BACKGROUND: In motile cells, protrusion of the lamellipodium (a type of cell margin) requires assembly of actin monomers into actin filaments at the tip of the lamellipodium. The importance of actin-filament disassembly in this process is less well understood, and is assessed here using the actin drug Jasplakinolide, which has two known activities - inhibition of filament disassembly and induction of an increase in actin polymer. RESULTS: In cells the two activities of Jasplakinolide were found to be separable; 1 microM Jasplakinolide could permeate cells, bind cellular filamentous actin (F-actin) and inhibit filament disassembly within 3.5 minutes, but significant increase in actin polymer was not detected until 60 minutes of treatment. In live, permeabilised cells, Jasplakinolide did not inhibit filament assembly from supplied, purified actin monomers. In migrating chick fibroblasts, lamellipodium protrusion was blocked within 1-5 minutes of treatment with 1 microM Jasplakinolide, without any perturbation of actin organisation. In non-migrating chick fibroblasts, there was a delay in the onset of Jasplakinolide-induced inhibition of lamellipodium protrusion, during which lamellipodium length increased linearly with no increase in protrusion rate. Motility of the bacterium Listeria in infected PtK2 cells was reduced 2.3-fold within 3 minutes of treatment with 1 microM Jasplakinolide. CONCLUSIONS: Actin-filament disassembly is tightly coupled to lamellipodium protrusion in migrating chick fibroblasts and motility of Listeria in PtK2 cells. One simple interpretation of these data is a situation whereby ongoing actin-filament assembly uses free actin monomer derived from filament disassembly, in preference to stored monomer.

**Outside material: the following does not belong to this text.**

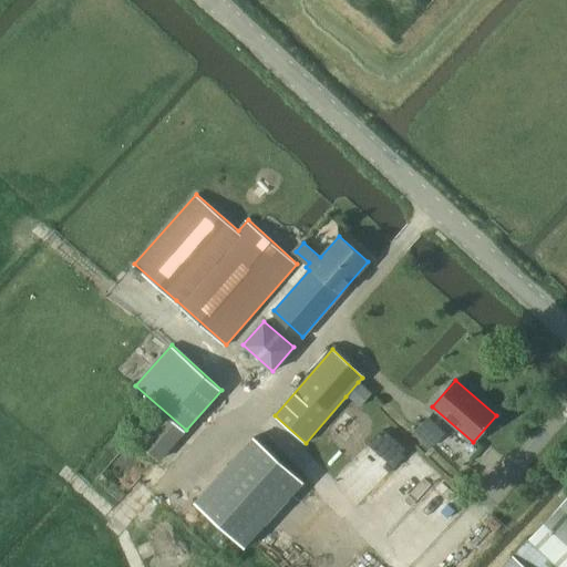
[(358,382),(346,397),(359,408),(371,393),(358,382)]
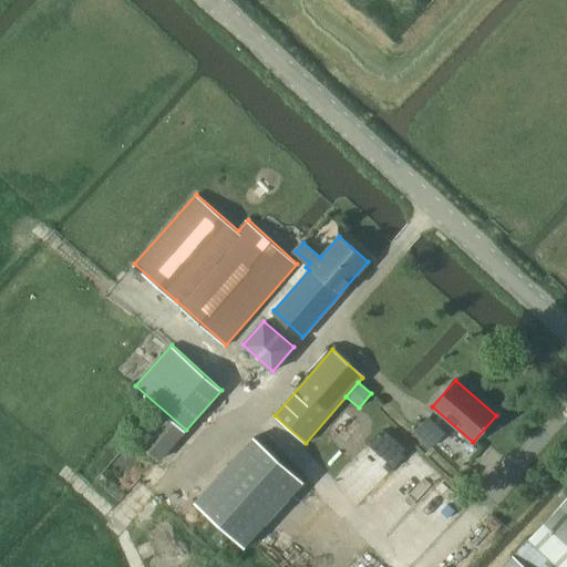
[(440,441),(447,423),(425,414),(419,432),(440,441)]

Jasplakinolide, a cytotoxic natural product, induces actin polymerization and competitively inhibits the binding of phalloidin to F-actin.[Pubmed:8195116]
J Biol Chem. 1994 May 27;269(21):14869-71.

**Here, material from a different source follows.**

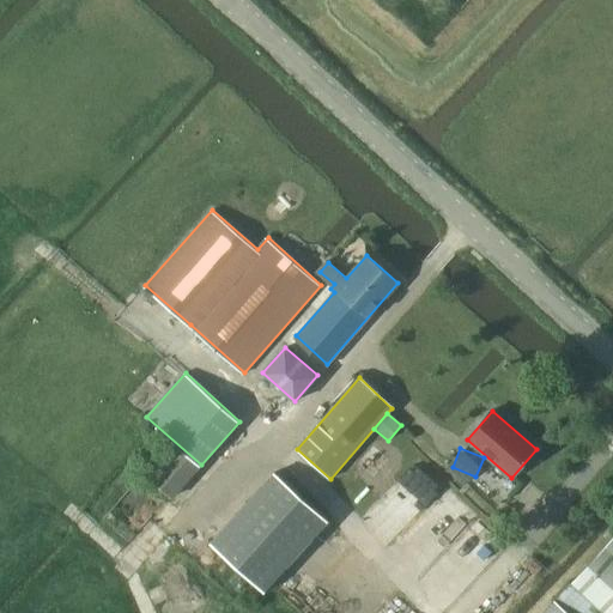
[(265,592),(329,520),(275,472),(212,544),(231,562),(265,592)]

Jasplakinolide, a naturally occurring cyclic peptide from the marine sponge, Jaspis johnstoni, has both fungicidal and antiproliferative activity. We now report that this peptide is a potent inducer of actin polymerization in vitro. The peptide has a much greater effect on Mg(2+)-actin than on Ca(2+)-actin. Competitive binding studies using rhodamine-phalloidin suggest that Jasplakinolide binds to F-actin competitively with phalloidin with a dissociation constant of approximately 15 nM. This compares favorably to the previously reported IC50 of 35 nM for the antiproliferative effect of Jasplakinolide on PC3 prostate carcinoma cells. The binding curve suggests that nearest neighbor positive cooperativity influences the binding of Jasplakinolide (and perhaps also phalloidin) to F-actin. These results imply that Jasplakinolide may exert its cytotoxic effect in vivo by inducing actin polymerization and/or stabilizing pre-existing actin filaments.